Diccionario biográfico español
- Edited by: Print edition: Gonzalo Anes, Jaime Olmedo, Quintín Aldea Vaquero. Electronic edition: Carmen Iglesias
- Country: Spain
- Language: Spanish
- Discipline: History
- Publisher: Real Academia de la Historia
- OCLC: 729345746
- Website: https://dbe.rah.es/

= Diccionario biográfico español =

Diccionario biográfico español is a Spanish biographical dictionary published by the Real Academia de la Historia.

==History==
On 23 May 1735 Felipe V approved the constitution of Real Academia de la Historia. The Academy's first Director Agustín de Montiano y Luyando proposed to create a Diccionario histórico-crítico de España.
However, resources were limited and the Diccionario biográfico español did not get underway until the end of the twentieth century.

==Printed edition==
The Dictionary was edited by Gonzalo Anes (the then Director of the Academy), Jaime Olmedo, and Quintín Aldea Vaquero. It was written over ten years by 5,000 historians. It consists of 50 volumes with 45,000 pages and 40,000 biographies of notable figures in Spanish history, from the 7th century BC to the present.
The first twenty-five volumes were published in 2011 with the remaining volumes completed by 2013.

==Electronic edition==
The electronic version of the dictionary was launched formally by the King and Queen of Spain in 2018, although some material had been available online previously. Carmen Iglesias, who became director of the Real Academia de la Historia in 2014, was the historian responsible for the electronic version, which differs in some respects from the printed version which preceded it. It is intended that any errors will be corrected continuously.

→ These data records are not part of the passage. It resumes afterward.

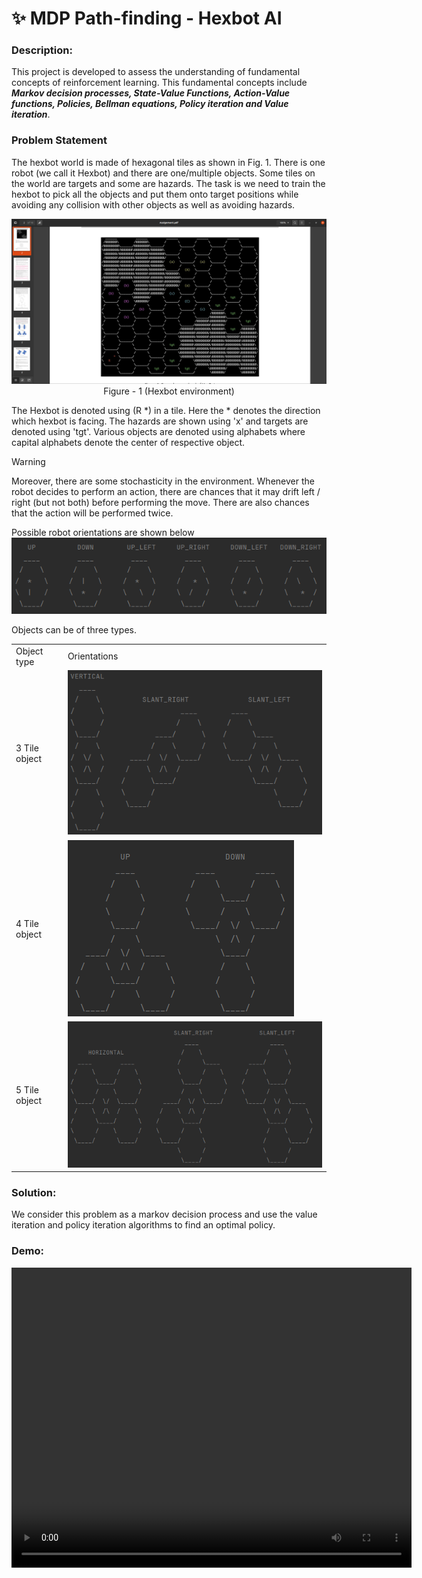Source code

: # :sparkles:  MDP Path-finding - Hexbot AI


### Description:
This project is developed to assess the understanding of fundamental concepts of reinforcement learning. 
This fundamental concepts include ***Markov decision processes, State-Value Functions, 
Action-Value functions, Policies, Bellman equations, Policy iteration and Value iteration***.


### Problem Statement
The hexbot world is made of hexagonal tiles as shown in Fig. 1. There is one robot (we call it Hexbot)
and there are one/multiple objects. Some tiles on the world are targets and some are hazards. The task is
we need to train the hexbot to pick all the objects and put them onto target positions while avoiding any collision
with other objects as well as avoiding hazards.

<p align="center">
    <img src="docs/hexbot-world.png">
    Figure - 1 (Hexbot environment)
</p>

The Hexbot is denoted using (R *) in a tile. Here the * denotes the direction which hexbot is facing.
The hazards are shown using 'x' and targets are denoted using 'tgt'. Various objects are denoted using
alphabets where capital alphabets denote the center of respective object.

> [!WARNING]
> Moreover, there are some stochasticity in the environment. Whenever the robot decides to perform an action, there are 
chances that it may drift left / right (but not both) before performing the move. There are also chances that the action
will be performed twice.

Possible robot orientations are shown below
<img src="docs/robot-orientations.png">

Objects can be of three types.

<table>
    <tr>
        <td>Object type</td>
        <td>Orientations</td>
    </tr>
    <tr>
        <td>3 Tile object</td>
        <td><img src="docs/3-tile-object.png"></td>
    </tr>
    <tr>
        <td>4 Tile object</td>
        <td><img src="docs/4-tile-object.png"></td>
    </tr>
    <tr>
        <td>5 Tile object</td>
        <td><img src="docs/5-tile-object.png"></td>
    </tr>
</table>

### Solution:
We consider this problem as a markov decision process and use the value iteration and policy iteration algorithms to find
an optimal policy.

### Demo:
<video width="640" height="480" controls>
  <source src="docs/output.mp4" type="video/mp4">
</video>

The printed edition contains information about living persons, whereas so far the electronic edition is restricted to deceased persons. The difficulty of writing objectively about living people was one of the criticisms of the Dictionary when it appeared. Another source of controversy was the treatment of Francisco Franco, who initially was not described as a dictator. His entry was revised for the online version.